Tuesday, February 6, 2018

Week 4 of 52 Ancestors in 52 Weeks Prompt - Invite to Dinner

52 Ancestors in 52 Weeks

Prompt - Invite To Dinner

I would invite my fifth great grandfather on my maternal side. Johann Georg Krikau. He was born circa 1723 in Wolfenhausen, Hesse, Germany.  It is near the present day city of Limberg about 40 miles northwest of Frankfurt.  Apparently the State of Hesse was the region where the most German colonists were recruited by Russians.
This was a time of the Seven Year War (1756 -1763) involving European powers and their colonies.  In Germany there was some 2000 principalities and each with its own ruler.   The peasants were treated as serfs and forced to fight for their rulers.  Life was constant battle with little return.  They did not own the land they worked on.  Often this strict unjust government wanted more despite crop failures followed by years of hunger.
After the Turkish Wars, Russia had acquired more land in Southern Ukraine, Catherine the Great needed to colonize this area to work the land and thus produce more revenue for Russia.  Catherine the Great issued her Manifesto of 1763 inviting all foreigners to settle in this area.  She added incentives such as traveling expenses and means for traveling to the area, freedom of religion and ability to build their churches and schools.
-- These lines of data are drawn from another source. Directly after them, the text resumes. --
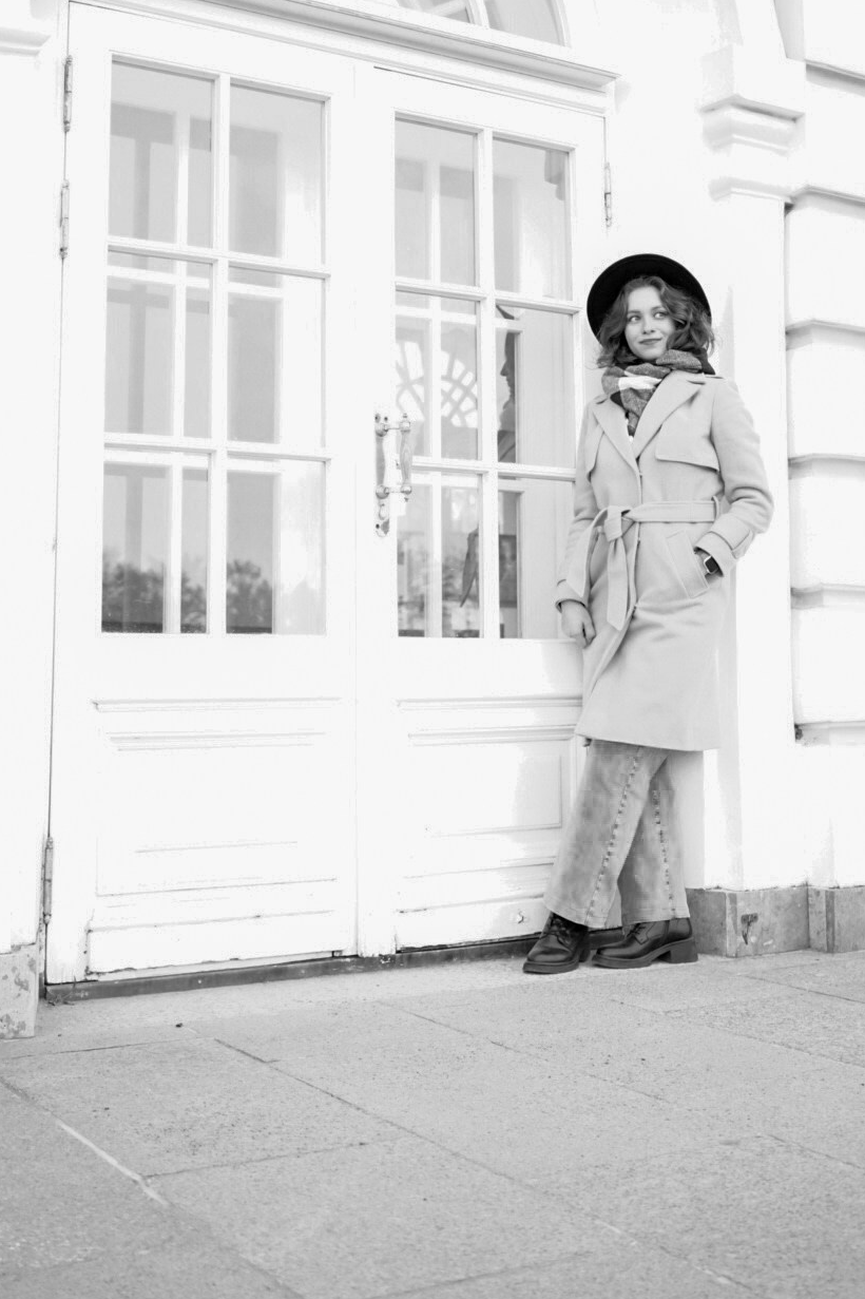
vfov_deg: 42.4
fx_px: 1659
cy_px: 478
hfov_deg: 29.2
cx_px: 454
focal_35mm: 46
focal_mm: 35
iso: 2500
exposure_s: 1/250
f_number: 2.8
They were exempt from taxes for some number of years.  They were given parcels of land. Of course many of these incentives were not realized by the colonists and in fact they were mostly revoked by the mid 18th century, but none the less the Germans immigrated to Russia.
The 1798 Warenburg census shows only one Krikau family. Johann Georg Krikau was one of the original settlers to this new land.  He was a grain farmer.
I would lead the after dinner conversation to this historical account of life at that time.  I would need to hear from my fifth great-grandfather if this was a true accounting of his time.  Was he in search of a better life in this new country?  Or was it in part "wanderlust" that I feel runs in this side of my family?  As the incentives were not realized did he regret leaving his German homeland?  Did he see a good future in Russia despite all of this?  I would ask him to recount the actual trip from Wolfenhausen to Saratov along the Volga River where he settled. Was it smooth sailing?
I am told that for the first settlers life was near unbearable in Russia as no construction material or tools were ever brought to them that first year.  As the Russian winter approached many were forced to dig mud caves along the Volga riverbank for some protection.  Did he live in one of these abodes?  I would have him explain how through all this his faith grew stronger.  I would want to know about his wife and children.
Mostly I would let him know that his descendants thanked him for  his courage and sacrifice to take the chance to move to a new country.  I would let him know that he was not the only Krikau to move away from home in search of a better life in another country.
I would let him know that I was a proud descendant of The Volga Germans from Russia.

Wendy






This is the Lutheran Church in Warrenburgh. This picture was owned by my grandmother Maria Krikau born in  Warrenburgh, Samara Province, Volga Valley, Russia on June 8, 1903. The picture was gifted to her nephew who paid for a researcher to follow the Krikau line back to Johann Georg Krikau.  This was the church in Russia where my grandmother was baptized. This was the same area that Johann Georg Krikau settled in some 200 years earlier.